Pfizer has posted solid first-quarter financials but has warned that the near-term future looks a bit bleaker as generic competition takes its toil on the firm’s blockbuster antihypertensive Norvasc and the antidepressant Zoloft.

The company’s revenues were up 6.2% to $12.47 billion, and while net income was down 18% to $3.39 billion, or $0.48 per share, the decline was primarily due to restructuring and acquisition costs and the figures were ahead of analysts’ expectations.

Leading the revenue rise once again was the cholesterol-lowerer Lipitor (atorvastatin), sales of which climbed 8% to $3.36 billion, while Celebrex (celecoxib) for arthritis climbed 22% to $598 million. The erectile dysfunction drug Viagra (sildenafil) contributed $434 million (+11%), but the most pleasing performance came from Pfizer’s new epilepsy and neuropathic pain medication Lyrica (pregabalin), up 106% to $395 million.

As for its even newer products, Pfizer's novel pill for smoking cessation Champix/Chantix (varenicline) brought in $162 million, helped by an unbranded advertising campaign that is developing the market, while cancer drug Sutent (sunitinib) had sales of $102 million. Caduet, which combines Lipitor with Norvasc (amlodipine), leapt 89% to $146 million.

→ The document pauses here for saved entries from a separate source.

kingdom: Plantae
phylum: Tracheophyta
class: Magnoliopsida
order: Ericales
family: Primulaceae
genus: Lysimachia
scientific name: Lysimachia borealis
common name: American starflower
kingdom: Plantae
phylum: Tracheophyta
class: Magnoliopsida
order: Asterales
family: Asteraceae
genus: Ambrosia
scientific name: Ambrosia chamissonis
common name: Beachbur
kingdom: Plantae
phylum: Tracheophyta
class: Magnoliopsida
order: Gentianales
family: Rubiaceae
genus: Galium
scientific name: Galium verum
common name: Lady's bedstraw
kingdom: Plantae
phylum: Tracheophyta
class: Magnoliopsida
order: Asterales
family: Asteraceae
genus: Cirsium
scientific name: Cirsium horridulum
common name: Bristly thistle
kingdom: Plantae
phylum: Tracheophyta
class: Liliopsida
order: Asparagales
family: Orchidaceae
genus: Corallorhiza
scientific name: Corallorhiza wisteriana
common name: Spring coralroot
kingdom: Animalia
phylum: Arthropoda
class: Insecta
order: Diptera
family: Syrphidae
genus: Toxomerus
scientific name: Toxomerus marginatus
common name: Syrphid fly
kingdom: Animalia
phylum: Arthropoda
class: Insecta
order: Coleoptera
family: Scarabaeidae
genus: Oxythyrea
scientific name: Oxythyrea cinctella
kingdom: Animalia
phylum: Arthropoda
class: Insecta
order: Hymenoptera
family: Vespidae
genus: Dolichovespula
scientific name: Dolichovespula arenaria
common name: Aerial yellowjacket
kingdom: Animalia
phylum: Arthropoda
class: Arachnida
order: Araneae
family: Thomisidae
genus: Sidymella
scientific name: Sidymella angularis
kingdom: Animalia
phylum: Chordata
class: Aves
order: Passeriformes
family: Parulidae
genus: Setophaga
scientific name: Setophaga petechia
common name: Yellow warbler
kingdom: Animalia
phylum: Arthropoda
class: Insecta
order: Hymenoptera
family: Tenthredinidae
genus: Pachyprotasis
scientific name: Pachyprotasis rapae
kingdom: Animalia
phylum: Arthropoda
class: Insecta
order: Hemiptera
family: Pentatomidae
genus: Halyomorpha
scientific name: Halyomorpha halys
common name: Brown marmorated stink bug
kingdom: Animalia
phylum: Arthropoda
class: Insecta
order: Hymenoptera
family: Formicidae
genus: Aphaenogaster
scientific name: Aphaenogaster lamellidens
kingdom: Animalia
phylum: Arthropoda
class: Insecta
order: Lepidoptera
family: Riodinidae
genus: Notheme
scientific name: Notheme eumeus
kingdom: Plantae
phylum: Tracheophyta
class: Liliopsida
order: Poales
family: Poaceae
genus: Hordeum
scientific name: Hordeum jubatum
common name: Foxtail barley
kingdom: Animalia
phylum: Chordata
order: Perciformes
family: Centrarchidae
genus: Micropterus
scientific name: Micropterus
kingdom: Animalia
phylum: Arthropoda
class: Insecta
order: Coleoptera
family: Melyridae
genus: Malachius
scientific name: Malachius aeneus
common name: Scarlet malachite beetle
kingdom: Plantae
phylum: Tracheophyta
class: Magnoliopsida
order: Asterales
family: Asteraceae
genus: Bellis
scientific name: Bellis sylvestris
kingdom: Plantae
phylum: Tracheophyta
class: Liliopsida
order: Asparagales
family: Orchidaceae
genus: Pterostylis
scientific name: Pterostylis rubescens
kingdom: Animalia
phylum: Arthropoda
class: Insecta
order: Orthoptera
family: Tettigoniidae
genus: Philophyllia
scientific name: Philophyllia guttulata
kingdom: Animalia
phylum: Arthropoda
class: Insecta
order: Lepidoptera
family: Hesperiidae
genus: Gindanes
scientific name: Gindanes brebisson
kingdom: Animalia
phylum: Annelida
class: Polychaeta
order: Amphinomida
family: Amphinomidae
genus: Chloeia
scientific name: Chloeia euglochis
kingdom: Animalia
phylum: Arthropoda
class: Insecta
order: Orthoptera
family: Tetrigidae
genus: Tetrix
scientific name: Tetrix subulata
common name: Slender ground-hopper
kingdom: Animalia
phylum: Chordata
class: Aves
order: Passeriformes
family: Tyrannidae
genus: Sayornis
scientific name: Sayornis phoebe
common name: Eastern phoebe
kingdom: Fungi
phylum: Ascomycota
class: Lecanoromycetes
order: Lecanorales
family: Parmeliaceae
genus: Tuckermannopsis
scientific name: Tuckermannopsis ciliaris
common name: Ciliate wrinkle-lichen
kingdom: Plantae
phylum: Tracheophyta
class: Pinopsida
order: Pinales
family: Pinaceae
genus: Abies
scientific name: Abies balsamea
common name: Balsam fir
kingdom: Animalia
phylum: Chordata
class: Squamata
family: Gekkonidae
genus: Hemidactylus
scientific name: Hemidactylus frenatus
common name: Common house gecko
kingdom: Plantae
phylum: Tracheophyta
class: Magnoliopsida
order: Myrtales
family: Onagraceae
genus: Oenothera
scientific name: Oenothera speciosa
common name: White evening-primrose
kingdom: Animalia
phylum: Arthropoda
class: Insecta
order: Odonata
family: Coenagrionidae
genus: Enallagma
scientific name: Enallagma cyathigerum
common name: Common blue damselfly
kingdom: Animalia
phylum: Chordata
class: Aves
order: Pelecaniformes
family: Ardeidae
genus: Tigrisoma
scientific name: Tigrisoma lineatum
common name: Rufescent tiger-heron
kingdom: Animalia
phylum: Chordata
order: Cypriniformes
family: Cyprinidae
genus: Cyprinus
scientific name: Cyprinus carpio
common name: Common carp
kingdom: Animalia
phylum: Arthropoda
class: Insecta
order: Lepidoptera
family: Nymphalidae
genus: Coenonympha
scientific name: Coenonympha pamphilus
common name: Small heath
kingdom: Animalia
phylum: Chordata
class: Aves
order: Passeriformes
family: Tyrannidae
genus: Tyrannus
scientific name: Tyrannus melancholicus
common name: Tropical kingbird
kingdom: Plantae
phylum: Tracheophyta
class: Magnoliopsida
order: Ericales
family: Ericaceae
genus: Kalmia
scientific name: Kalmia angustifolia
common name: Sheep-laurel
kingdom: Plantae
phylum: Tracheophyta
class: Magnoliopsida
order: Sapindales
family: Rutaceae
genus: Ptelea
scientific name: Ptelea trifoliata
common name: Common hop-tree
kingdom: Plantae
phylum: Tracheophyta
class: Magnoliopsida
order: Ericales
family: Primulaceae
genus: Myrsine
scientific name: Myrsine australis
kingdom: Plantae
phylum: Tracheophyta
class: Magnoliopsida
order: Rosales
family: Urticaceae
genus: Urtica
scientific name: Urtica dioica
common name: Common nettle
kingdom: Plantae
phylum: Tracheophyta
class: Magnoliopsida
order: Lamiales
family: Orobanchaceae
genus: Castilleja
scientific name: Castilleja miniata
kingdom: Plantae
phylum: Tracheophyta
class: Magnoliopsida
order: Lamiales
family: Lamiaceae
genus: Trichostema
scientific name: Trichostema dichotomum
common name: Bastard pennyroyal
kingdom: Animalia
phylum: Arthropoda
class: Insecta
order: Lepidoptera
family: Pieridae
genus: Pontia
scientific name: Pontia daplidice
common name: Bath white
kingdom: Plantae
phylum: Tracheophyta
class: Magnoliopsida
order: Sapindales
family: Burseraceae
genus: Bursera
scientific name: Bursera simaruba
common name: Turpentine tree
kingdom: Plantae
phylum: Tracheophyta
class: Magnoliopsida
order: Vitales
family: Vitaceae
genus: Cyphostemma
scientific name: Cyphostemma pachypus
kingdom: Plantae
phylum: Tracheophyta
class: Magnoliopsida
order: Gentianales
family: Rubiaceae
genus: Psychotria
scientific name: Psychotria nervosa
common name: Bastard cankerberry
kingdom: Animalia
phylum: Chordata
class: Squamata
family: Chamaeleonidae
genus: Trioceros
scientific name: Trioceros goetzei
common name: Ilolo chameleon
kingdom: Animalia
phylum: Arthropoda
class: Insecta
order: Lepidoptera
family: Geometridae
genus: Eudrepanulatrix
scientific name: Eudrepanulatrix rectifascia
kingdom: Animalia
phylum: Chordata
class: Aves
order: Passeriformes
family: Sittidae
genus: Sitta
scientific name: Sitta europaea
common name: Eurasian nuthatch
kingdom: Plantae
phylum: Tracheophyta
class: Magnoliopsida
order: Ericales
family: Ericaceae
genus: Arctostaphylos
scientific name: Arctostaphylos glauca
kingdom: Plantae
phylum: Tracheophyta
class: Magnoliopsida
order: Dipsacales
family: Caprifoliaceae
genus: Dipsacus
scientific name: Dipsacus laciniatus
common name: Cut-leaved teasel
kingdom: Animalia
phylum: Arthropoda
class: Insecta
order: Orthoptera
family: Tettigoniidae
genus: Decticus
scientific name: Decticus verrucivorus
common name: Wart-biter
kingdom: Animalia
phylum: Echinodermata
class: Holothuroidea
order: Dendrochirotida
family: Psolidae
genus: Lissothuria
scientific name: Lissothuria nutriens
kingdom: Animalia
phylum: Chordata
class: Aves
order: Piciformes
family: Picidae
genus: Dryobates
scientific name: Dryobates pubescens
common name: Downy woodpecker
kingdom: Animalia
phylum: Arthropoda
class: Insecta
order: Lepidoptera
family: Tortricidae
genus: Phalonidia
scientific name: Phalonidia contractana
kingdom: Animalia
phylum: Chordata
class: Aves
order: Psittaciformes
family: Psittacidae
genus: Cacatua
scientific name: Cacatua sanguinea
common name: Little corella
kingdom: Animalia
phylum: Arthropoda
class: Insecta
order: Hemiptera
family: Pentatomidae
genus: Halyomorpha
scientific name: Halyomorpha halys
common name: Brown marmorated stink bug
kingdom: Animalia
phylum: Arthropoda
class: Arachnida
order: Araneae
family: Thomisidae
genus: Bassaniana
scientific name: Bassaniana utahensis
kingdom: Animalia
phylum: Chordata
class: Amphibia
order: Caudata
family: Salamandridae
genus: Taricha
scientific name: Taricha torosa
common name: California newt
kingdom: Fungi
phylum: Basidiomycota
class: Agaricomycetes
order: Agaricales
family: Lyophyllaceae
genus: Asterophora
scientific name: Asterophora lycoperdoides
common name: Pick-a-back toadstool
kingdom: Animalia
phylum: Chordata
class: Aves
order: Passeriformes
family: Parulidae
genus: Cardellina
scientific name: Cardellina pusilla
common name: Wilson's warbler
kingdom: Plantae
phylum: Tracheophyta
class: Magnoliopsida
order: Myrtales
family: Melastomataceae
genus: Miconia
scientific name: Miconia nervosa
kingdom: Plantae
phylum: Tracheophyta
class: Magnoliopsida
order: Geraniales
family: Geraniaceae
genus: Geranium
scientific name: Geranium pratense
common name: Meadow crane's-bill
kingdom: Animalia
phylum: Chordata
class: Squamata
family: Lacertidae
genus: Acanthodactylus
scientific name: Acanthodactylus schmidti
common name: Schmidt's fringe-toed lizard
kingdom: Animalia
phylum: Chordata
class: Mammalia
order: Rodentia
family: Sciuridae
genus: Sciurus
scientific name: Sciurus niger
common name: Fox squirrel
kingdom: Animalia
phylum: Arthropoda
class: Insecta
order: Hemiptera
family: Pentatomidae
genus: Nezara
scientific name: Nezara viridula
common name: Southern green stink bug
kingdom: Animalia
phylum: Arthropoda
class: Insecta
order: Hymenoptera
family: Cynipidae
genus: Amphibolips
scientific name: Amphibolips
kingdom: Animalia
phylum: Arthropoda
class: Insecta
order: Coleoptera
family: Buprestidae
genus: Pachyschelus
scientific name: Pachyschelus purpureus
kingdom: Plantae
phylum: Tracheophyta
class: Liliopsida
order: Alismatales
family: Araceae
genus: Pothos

However it is the sales of Norvasc on its own, still Pfizer’s second bestseller, which is causing concern. They fell 10% to just under $1.1 billion, but the damage will be a lot more severe in the coming months as generic versions of the drug become more widely available. Copycat competition is already hurting Zoloft (sertraline) and sales crashed 81% to $779 million.

Exubera continues to disappoint

Pfizer has reduced its full-year revenue estimates by $1.2 billion to $47-$48 million to reflect the loss of patent exclusivity for Norvasc, which came six months earlier than expected, and has adjusted its earnings forecast to $2.08-$2.15 per share, down from $2.18-$2.25. Chief executive Jeffrey Kindler also noted that “the disappointing revenue performance” of Exubera (inhaled insulin) for diabetes is continuing and the firm will get more deeply involved in the more extensive market-development activities we now believe are necessary” to support the product, for which no quarterly sales figures were disclosed.

Mr Kindler also noted the firm’s concerns over a decision by a Canadian federal court in a case with Ranbaxy at the end of January which found Pfizer's atorvastatin patent to be invalid there and said that 2008 revenues could be significantly hurt if a final decision goes against the New York-based giant. US sales of Lipitor have experienced a modest decline as patients switch to cheaper generic forms of Merck & Co's rival product Zocor (simvastatin), but Pfizer is comfortable that it can regain its previous strength in the market.

FDA staff back HIV drug maraviroc ahead of review

Meantime, documents posted on the US Food and Drug Administration’s website, ahead of a review by the agency’s Antiviral Drugs Advisory Committee on April 24, say that Pfizer's Celsentri (maraviroc), the first in a new class of HIV/AIDS treatments called CCR5 antagonists, reduces viral levels in patients with the disease.

In the documents, FDA staff state that combined data from two trials involving treatment-experienced patients with CCR5-tropic HIV-1 showed that maraviroc plus optimised therapy was twice as likely to reduce viral loads to undetectable levels compared with optimised therapy alone. However, agency staff noted that while Celsentri did not appear to increase the risk of lymphoma or infections, it was associated with a possible "modest increase in liver-related side effects," so they have asked the panel to consider whether there is a need for special labelling or even additional clinical trials.